The blue paint was unsalvageable
Sanding with a drill
It was at this point in 2007 where the Turbo Camaro project started to take shape. It was decided the dark blue paint was too far gone to fix and something major had to be done. It was obvious the car would need to be sanded down to at least original paint/primer but living in a townhouse wasn't the best setup for that job. After days and days of deliberation (and consulting the oracle/wife) the concept of sanding and painting the car as a do-it-yourself (DIY) project became a reality. The big reasons to DIY are to save money and obtain results equivalent to effort. The budget on the sanding AND painting was set at $250, even Maaco would laugh at that. Money was short, but time was plentiful, allowing a meticulous job to be done on the car, and a significant learning experience.

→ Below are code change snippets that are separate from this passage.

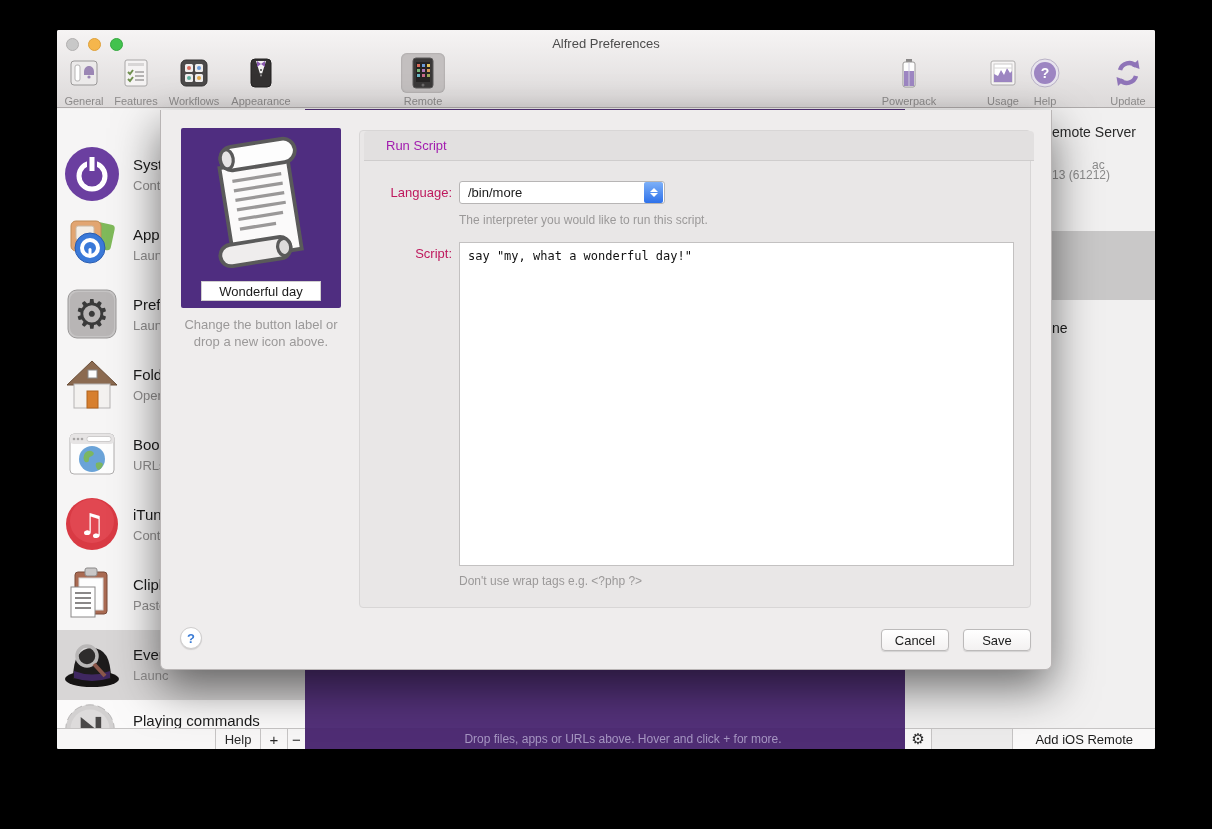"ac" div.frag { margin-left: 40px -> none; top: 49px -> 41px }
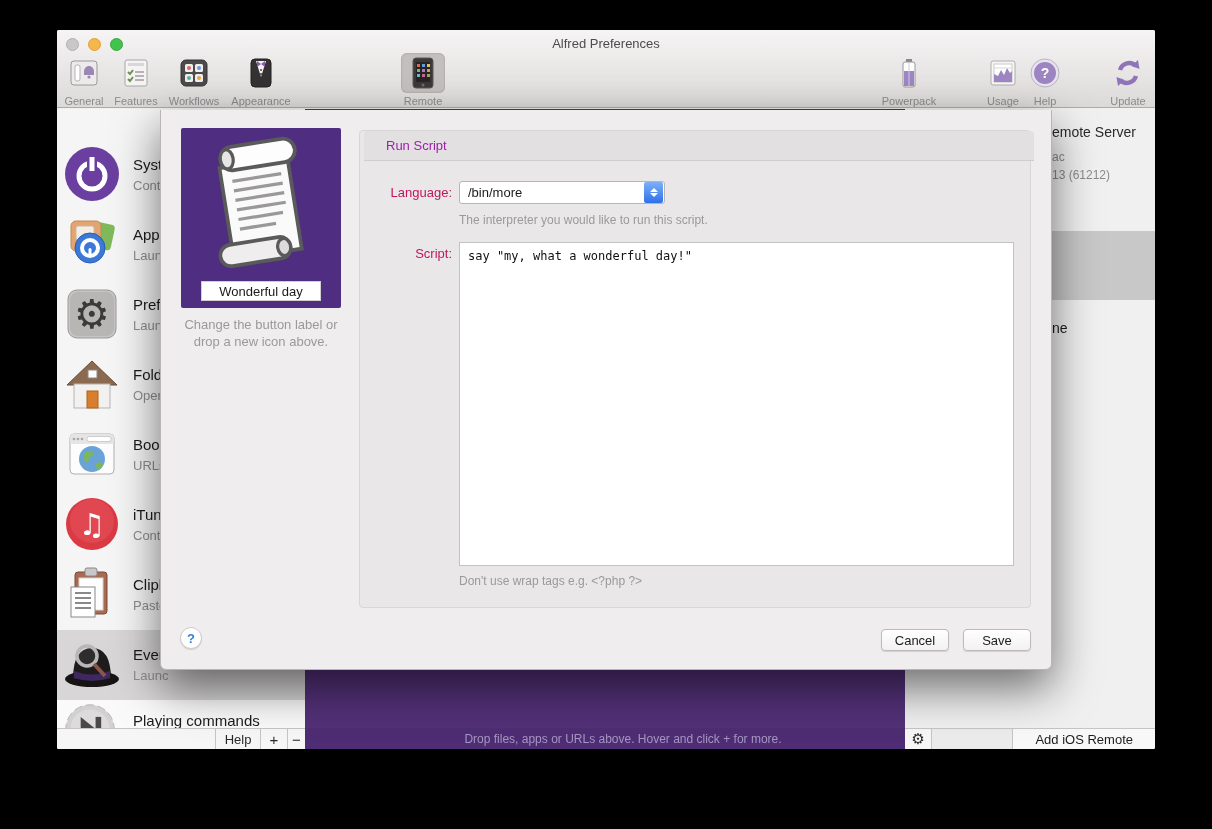"Language:" .flabel { color: #be185d -> #4d7c0f }
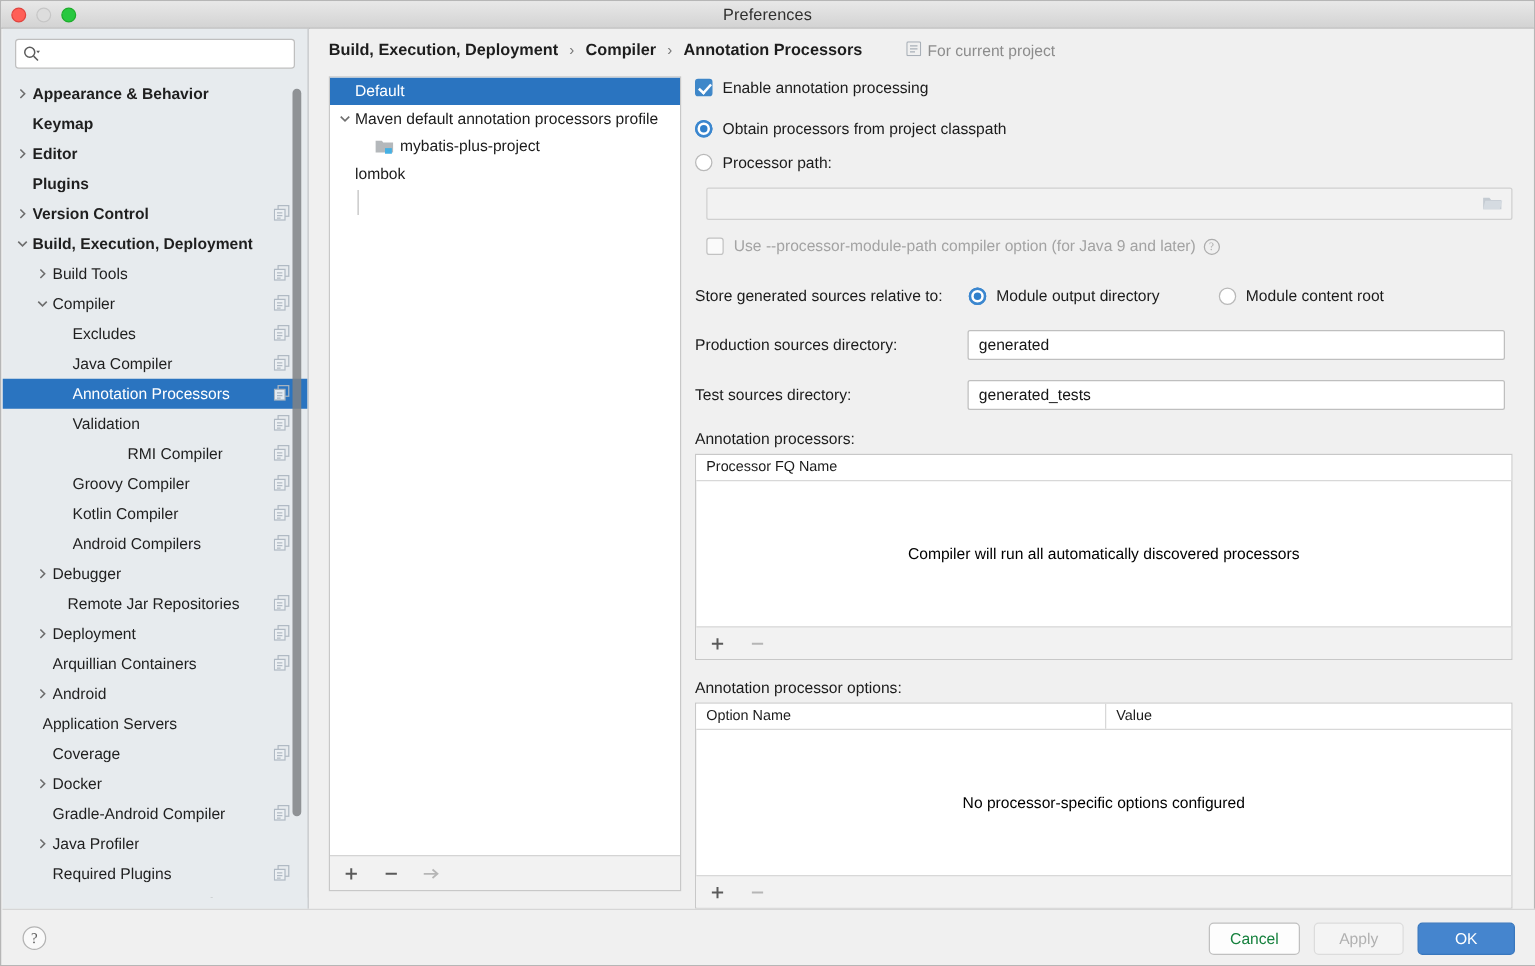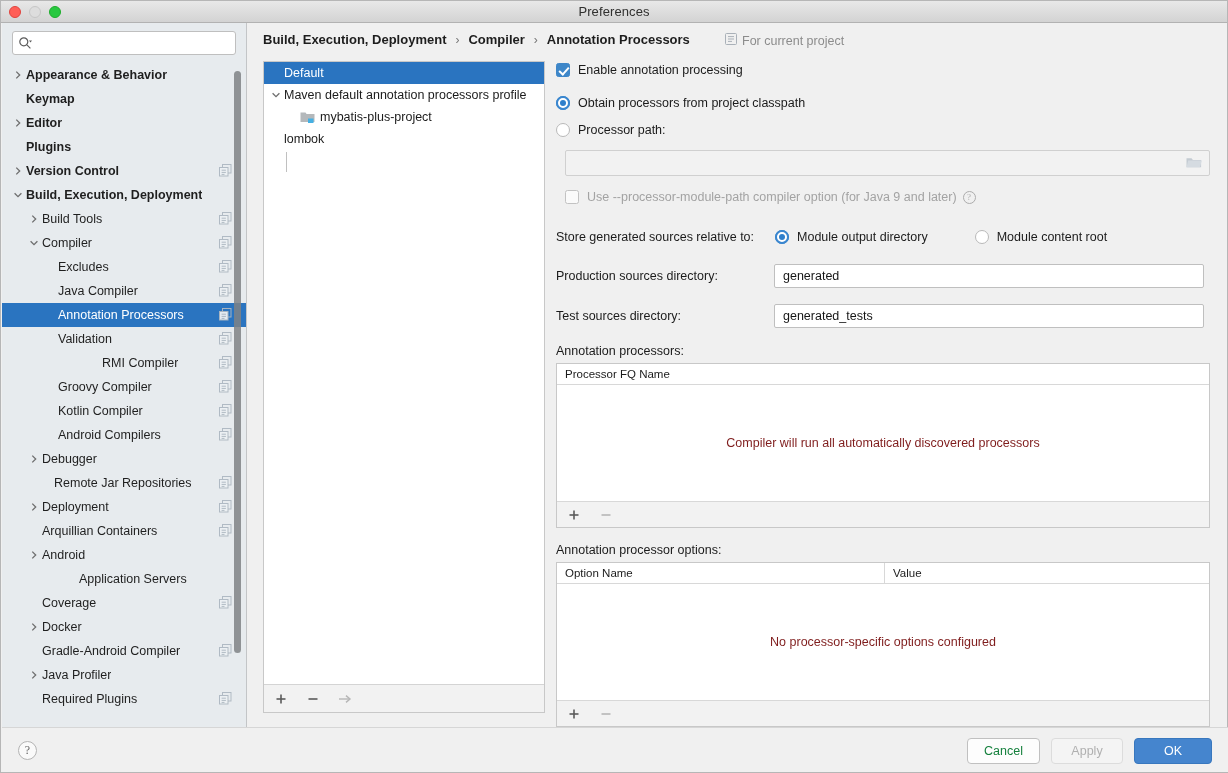"Compiler will run all automatically" .tbody { color: #7f1d1d -> #000000 }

A plan to strip the car to bare metal was made and executed with grace and skill... well, it was executed. The first few hours were spent removing trim, antenna, door handles, gas cap, bumpers, lights, grill, all the glass and masking the tires and interior areas. Initial attempts were made to sand the paint down with 60 grit paper. Close inspection confirmed the underlying paint couldn't be saved so there was no point worrying about how flat the paint was kept. Not to mention, sanding it by hand would take forever and use an enormous amount of sandpaper.

A few Sand & Rust Remover discs were purchased for use on a drill, but they didn't last long and obviously weren't up to the challenge of stripping an entire car. Don't get me wrong, they would have worked eventually but it would probably take 15-20 of them, and at $8 a piece it would have blown the budget.

Dust from one sweep of the floor.
Wire wheel for a grinder
A box of 10 Poly Sand & Paint Remover discs were purchased online for $50. These discs went on the grinder instead and probably got 40% of the car stripped to mostly bare metal. Buying more of those wasn't in the budget and they weren't capable of stripping some of the factory original primer.

It was time to get serious. Money was being spent on products that were not getting the job done. There was no turning back now as a large portion of the car was bare metal and exposed to air, which would eventually cause rust. So, a wire wheel and cup for the grinder were picked up for $20 and they finished the job in about 4 hours. These 4 hours (and some online research) led to some interesting discoveries about stripping paint with a grinder:

  • The grinder spins fast. any debris, even small paint chips, will fly far and fast. If they hit your skin it can hurt. Be sure to ware sleeves and don't even consider it without eye and breathing protection. 
  • As the wire wheel spins it gets hot and transfers that heat to the car. Spinning too long in one spot will get very hot and potentially cause warpage. Keep the wheel moving and make second and even third passes on areas requiring more attention.  
  • Apply clear coat and call it done... no, not really.
  • This process makes a huge mess! All the paint and primer turns to dust, and coats every surface of the area you're in. Hang sheets/plastic up to control it, or prepare to shop vac everything when you're done. We're probably talking about a couple of ice cream buckets full of paint dust... so take it seriously.

Overall this wasn't a difficult process. The hardest part, as always, was the preparation. Removing all the trim and parts off the car, and keeping them sorted was critical. For example, removing the door handles and keeping it's screws and gaskets with it in a little zip-loc baggie. Keep the parts together and labeled as if you plan to do it all yourself it's going to take time and come this time next year, you might not remember which screw goes where. If you include removing parts, the total time from assembled to bare metal was approximately 8 hours.